-- Start of EXCERPT --
Equally, please log a report on our dedicated safety website, www.horseaccidents.org.uk. The data collected via this site is invaluable in helping us lobby for safer conditions for equestrians - the simple fact is that if we get to hear about it, we can use it in the fight improve things for the future. We have received many distressing reports of horrendous injuries caused as a result of this type of attack. Please help us to help you! 

The site also contains lots of helpful information on all sorts of safety issues and incidents, and in many cases the content has been developed in conjunction with other relevant bodies such as the Blue Cross and GEM Motoring Assist to help everyone understand things from both points of view.


----------



## SammyWFD (28 June 2013)

I totally understand that dog owners have rights to. I am a dog owner myself. But this women didn't not have any control over her dog or even try to restrain it. It should have been on a lead and wearing a muzzle if it is known to attack, Just to stop any accidents.


----------



## CorvusCorax (28 June 2013)

As a large, high-energy dog owner I agree with the OP. It's really not a hardship to put a dog on the lead if it is trained to walk beside you calmly. Prevention is better than cure and even the most well behaved dog can have a brain fart.
The clue is in the name, bridle path. It's for horses, not for free-running dogs. Just my opinion.


----------



## Sprout (28 June 2013)

Really sorry to hear of your awful experience. 

I ALWAYS recall my dog and put her on a lead as soon as I see any horse riders.

Sadly, when I am riding, I frequently have loose dogs running up and launching at my horse, hang off his tail or nipping at his heels. Mostly the owners make no attempt to call their dog off, and on the rare occasion I actually get an apology its a pathetic "sorry" ......  too little too late! 

I could have a major rant ..... but will resist!


----------



## SammyWFD (28 June 2013)

I totally agree. The dog was under no control what's so ever. They where way ahead of us and we didn't see them on till the dog came flying out of nowhere. My poor horse was so scared. I do not expect another animal to attack its unacceptable in my eyes. This could have been a child on a pony or just a human that it attacked. By the way it came flying at my horse I would say it had done it before even after it was flung about it kept coming after my horse. I had no help from the dog owner to get up. Only a sorry. Unfortunately a sorry isn't good enough. There are so many story's off dog attacks, dogs mulling people and other animals its horrible. I've had my dog 9 years and he has never hurt anyone not even a fly. Great around younger family member great around horses, cats, rabbits my 2 week old kittens.
-- End of EXCERPT --
Could you edit the stretch of the thread from "## CorvusCorax (28" through "a brain fart." so that "hardship" reads "chore" instead? The entries that follow are drawn from a different source than the thread.
-- Start of DATASET EXCERPTS --
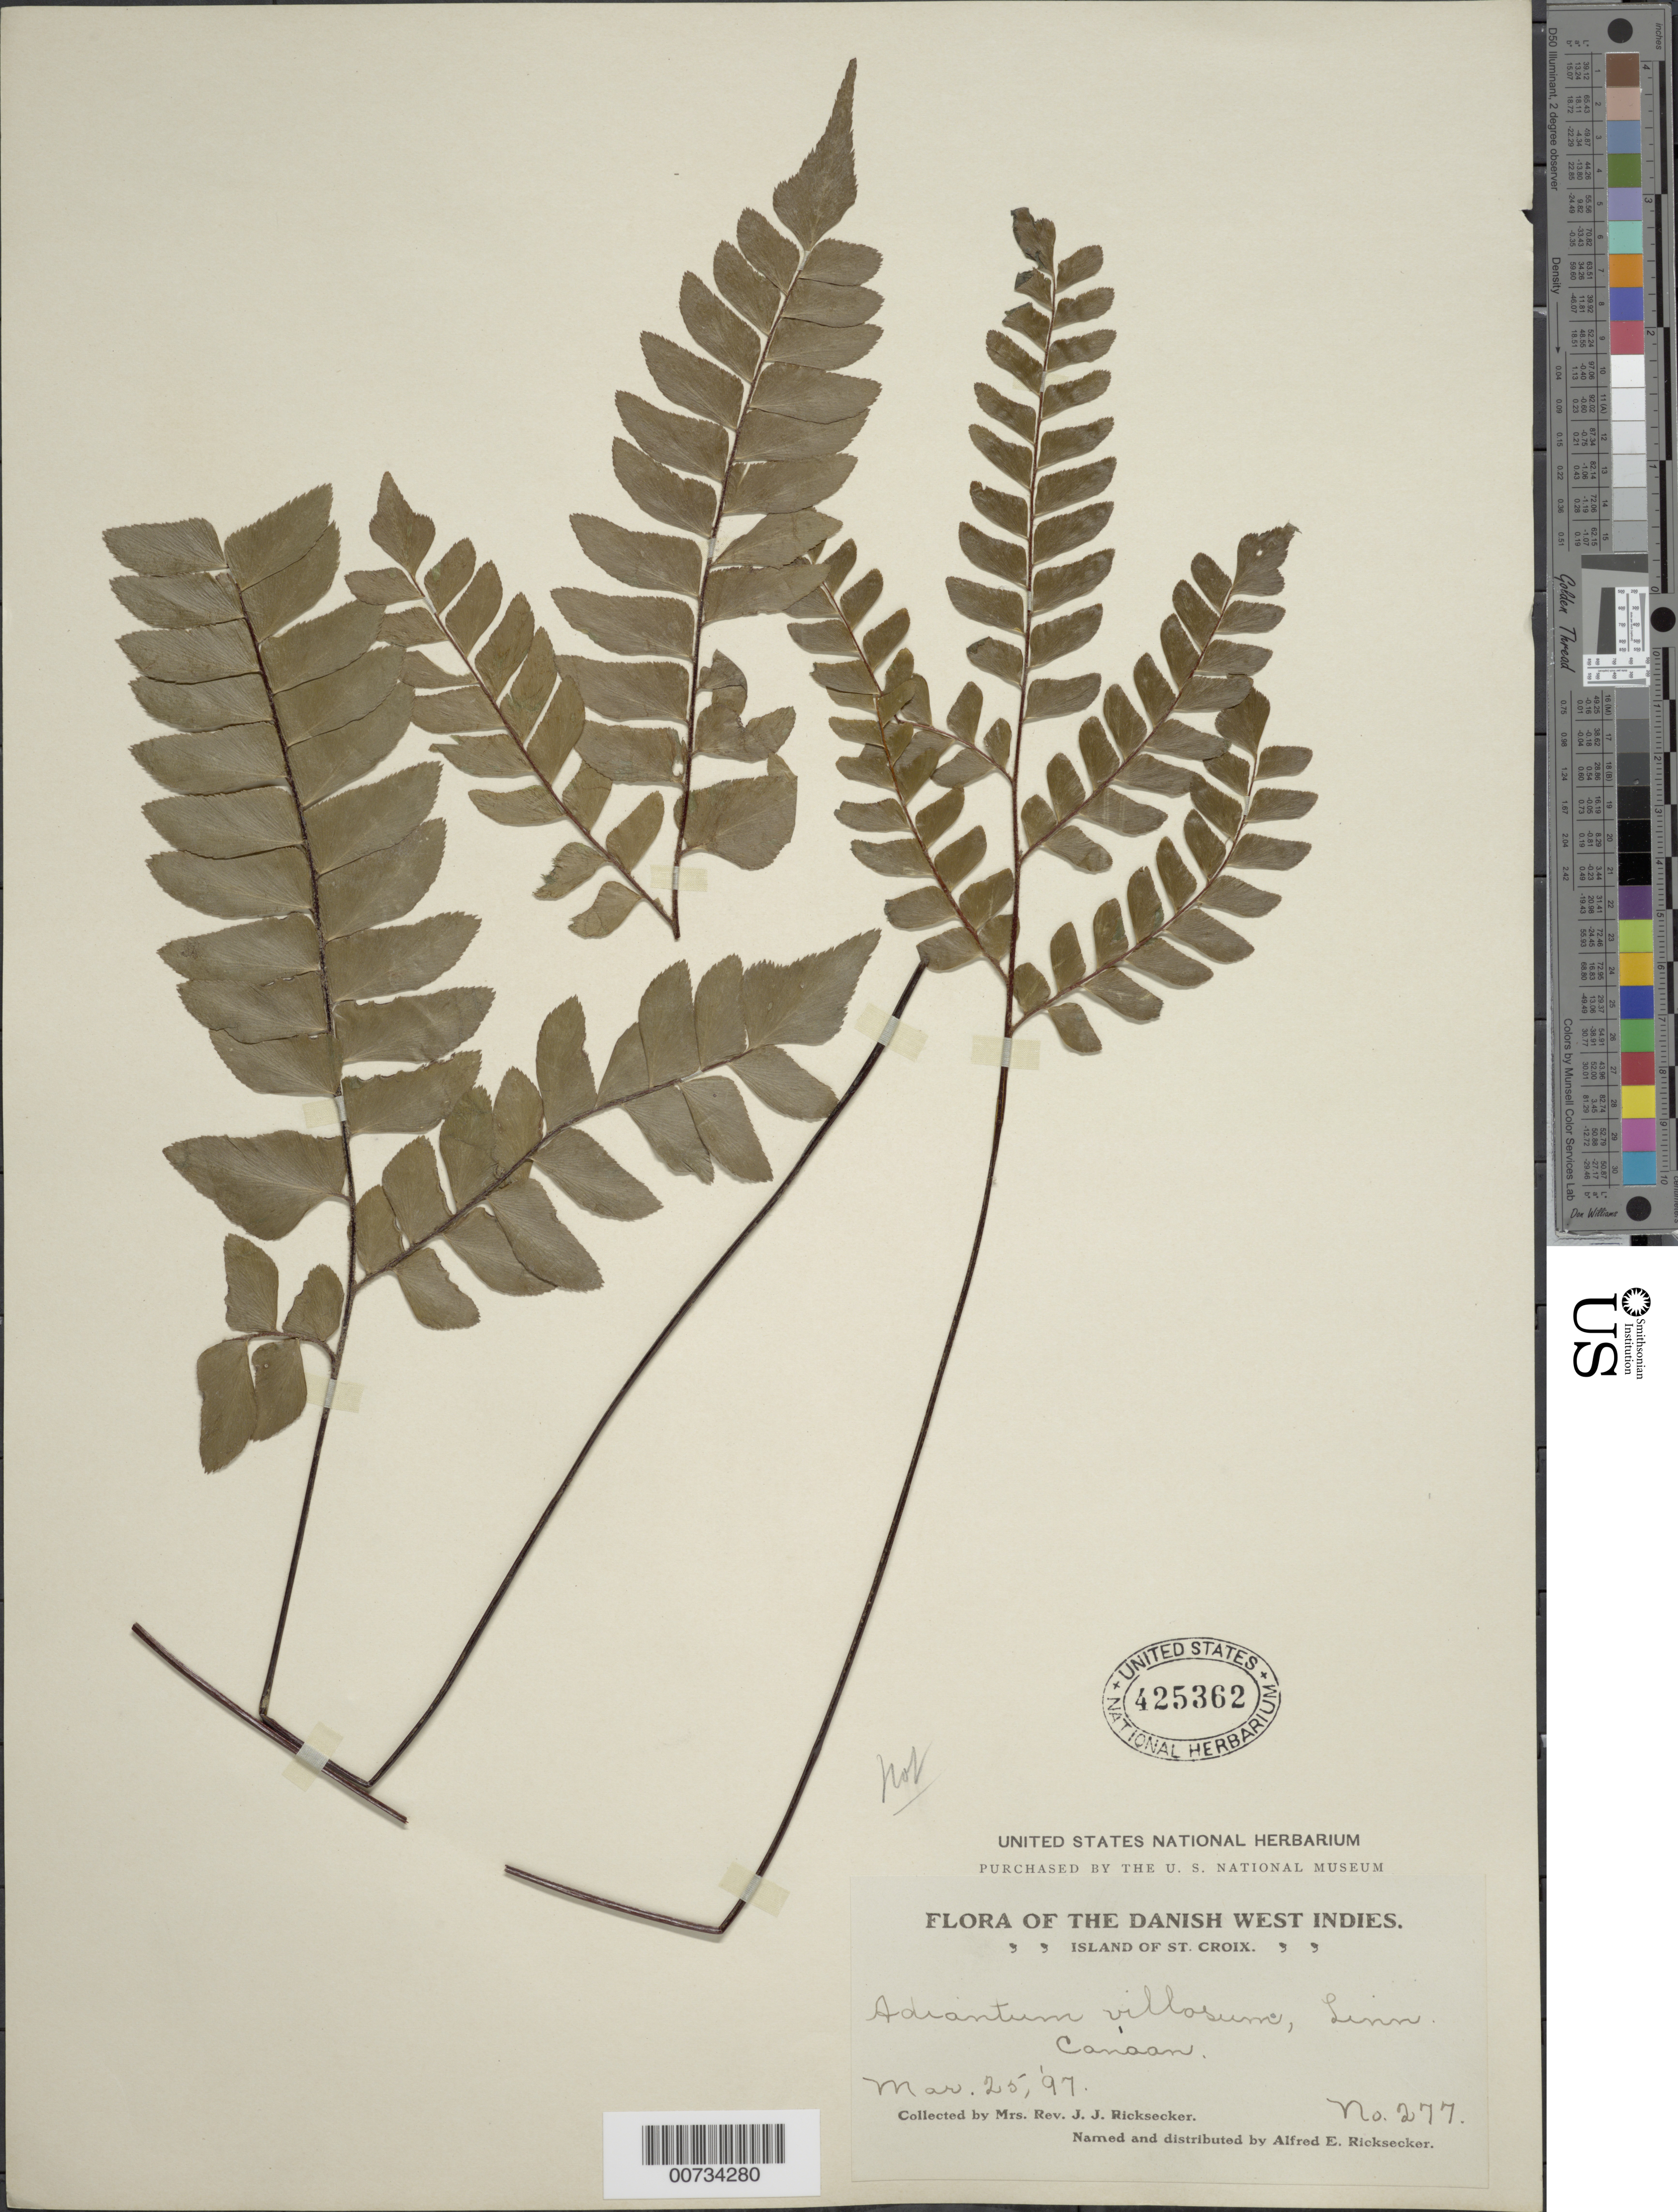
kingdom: Plantae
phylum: Tracheophyta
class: Polypodiopsida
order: Polypodiales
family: Pteridaceae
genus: Adiantum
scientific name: Adiantum latifolium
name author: Lam.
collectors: L. A. Ricksecker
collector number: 277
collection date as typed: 25 Mar 1897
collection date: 1897-03-25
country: U.S. Virgin Islands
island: St. Croix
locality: St. Croix, Canaan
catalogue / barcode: US 425362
-- End of DATASET EXCERPTS --
__OUTPUT__:
## CorvusCorax (28 June 2013)

As a large, high-energy dog owner I agree with the OP. It's really not a chore to put a dog on the lead if it is trained to walk beside you calmly. Prevention is better than cure and even the most well behaved dog can have a brain fart.